■ **Short exercise**: Convert the entries from the line with "the earlier end." up to and including the line with "-- they overlap." into a two-column CSV headed text and answer. Give one row per entry, with each value in a single quoted field and line breaks replaced by spaces.

Start of Data entries

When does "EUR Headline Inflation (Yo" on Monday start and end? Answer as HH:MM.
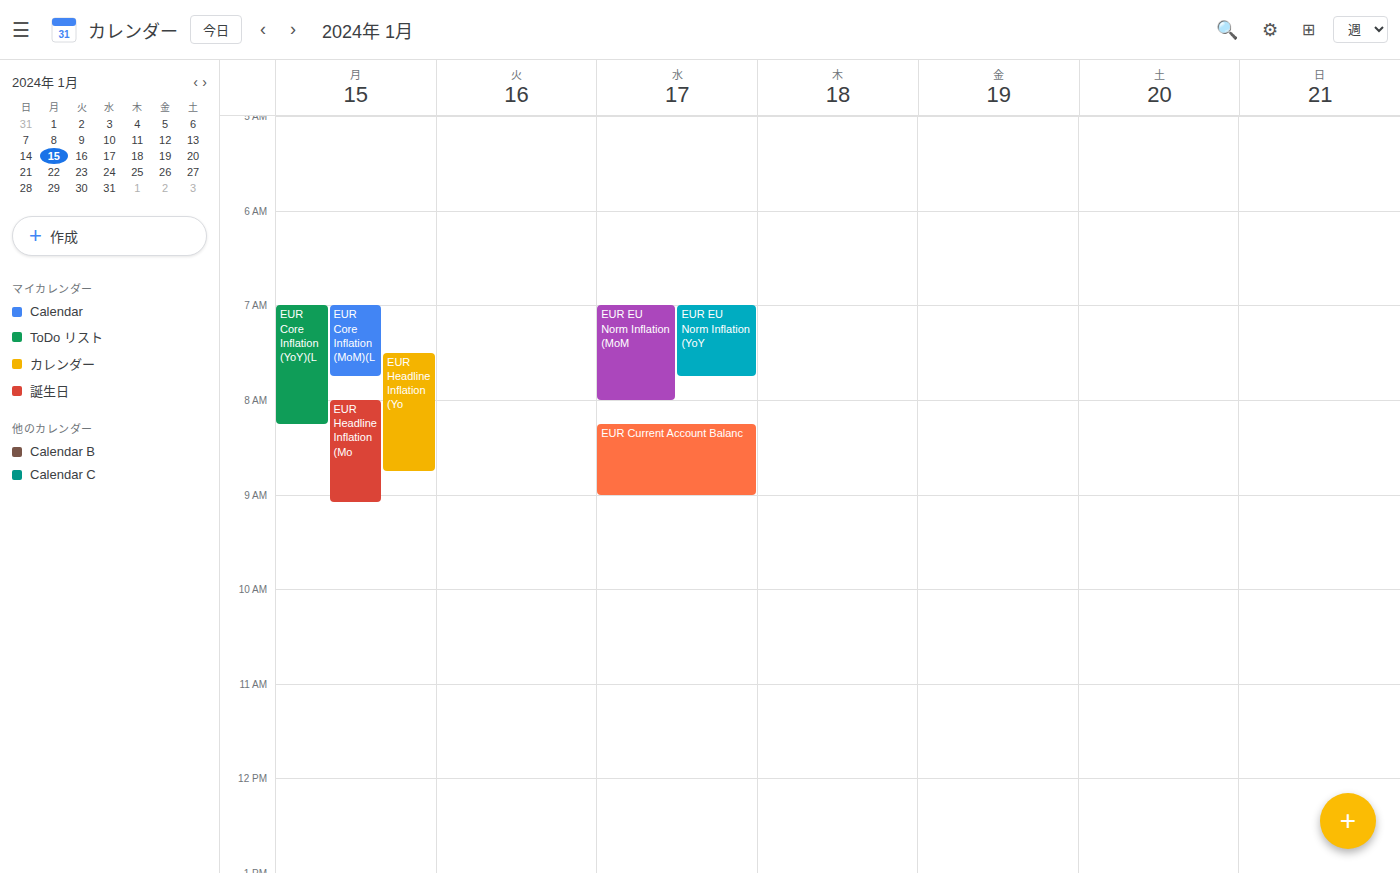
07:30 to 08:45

End of Data entries
Start of Data entries

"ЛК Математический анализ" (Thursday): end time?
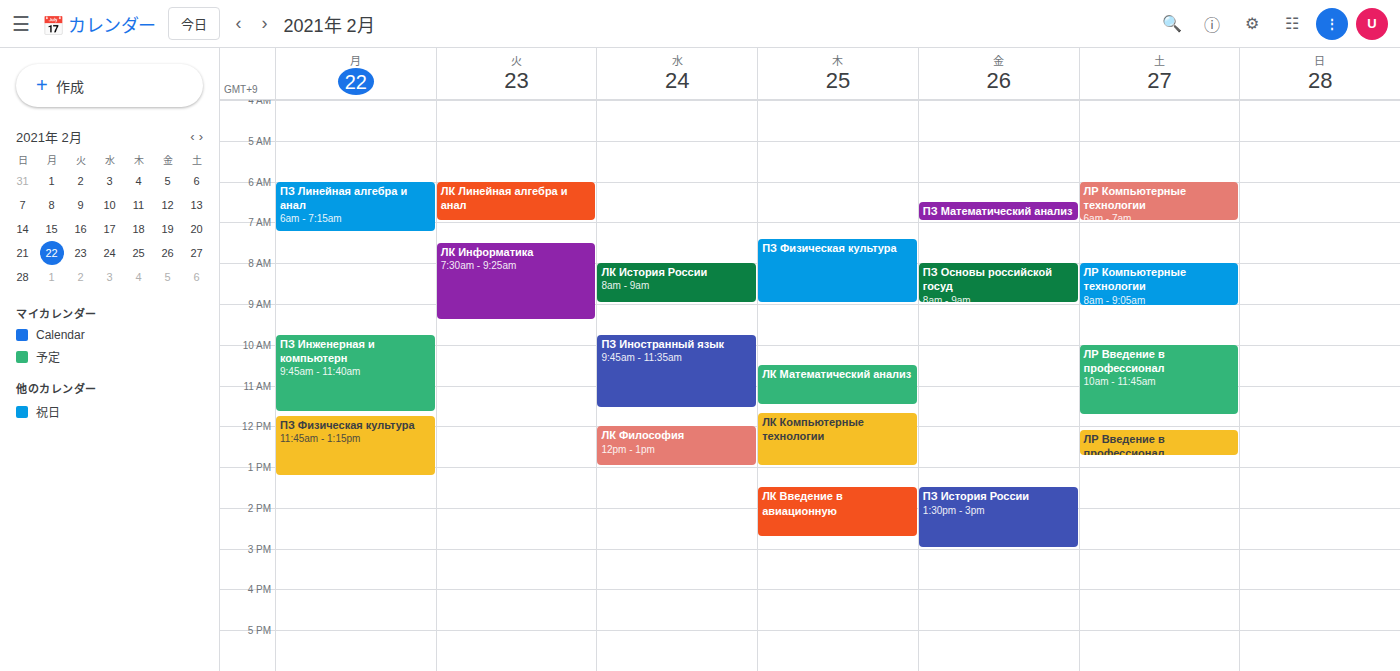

End of Data entries
Start of Data entries

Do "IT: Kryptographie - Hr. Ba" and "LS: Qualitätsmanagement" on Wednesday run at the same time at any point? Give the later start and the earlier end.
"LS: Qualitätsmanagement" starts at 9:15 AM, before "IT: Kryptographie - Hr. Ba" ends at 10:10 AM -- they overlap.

End of Data entries

■ **Solution**:
text,answer
"Do ""IT: Kryptographie - Hr. Ba"" and ""LS: Qualitätsmanagement"" on Wednesday run at the same time at any point? Give the later start and the earlier end.","""LS: Qualitätsmanagement"" starts at 9:15 AM, before ""IT: Kryptographie - Hr. Ba"" ends at 10:10 AM -- they overlap."